⚠️ Untested Recipe: This recipe hasn’t been tested yet. Measurements and instructions may need adjustment.

A light, fluffy vegan sponge cake base perfect for layer cakes. The aquafaba technique creates a tender crumb that rivals traditional egg-based sponges.

Ingredients

  • 2 dl sugar
  • 1 dl aquafaba
  • 3 dl wheat flour
  • 2 tsp baking powder
  • pinch of vanilla powder
  • pinch of salt
  • 75 g margarine
  • 0.75 dl plant milk

Instructions

  1. Prep: Preheat oven to 175°C. Grease and flour an 18-20 cm cake tin.

  2. Whip: Beat sugar and aquafaba with an electric mixer until white and fluffy. Don’t overwhip to meringue - just white and thickened (pösigt).

  3. Mix dry: Combine flour, baking powder, vanilla and salt in a separate bowl.

  4. Melt margarine: Set aside to cool slightly.

  5. Combine: Gently fold dry ingredients, melted margarine and milk into the whipped aquafaba. Mix until just combined - don’t overwork. Scrape down sides to incorporate all flour.

  6. Bake: Pour into prepared tin. Bake at 175°C for 30-35 minutes. Test with a skewer - it should come out clean.

Notes

Pan size matters: Use an 18-20 cm tin for best results. Larger tins (22-24 cm) don’t work as well with this recipe.
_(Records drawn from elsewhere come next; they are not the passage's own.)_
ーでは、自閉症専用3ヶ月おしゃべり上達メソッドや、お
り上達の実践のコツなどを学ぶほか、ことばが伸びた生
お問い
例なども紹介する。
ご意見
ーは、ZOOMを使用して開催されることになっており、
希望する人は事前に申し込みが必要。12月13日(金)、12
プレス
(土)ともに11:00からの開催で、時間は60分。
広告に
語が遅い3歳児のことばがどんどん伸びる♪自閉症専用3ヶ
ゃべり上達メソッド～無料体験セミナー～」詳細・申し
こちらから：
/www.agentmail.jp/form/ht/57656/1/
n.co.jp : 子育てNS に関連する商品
An 18 cm tin gives a taller cake, 20 cm gives a slightly flatter one.

Finding tins: The classic 18-20 cm sizes are common at second-hand shops and flea markets.

For layer cakes: Let cool completely, then slice horizontally into 2-3 layers.

Also works as: This same recipe makes an excellent sockerkaka (Swedish sugar cake) - see the separate recipe for variations.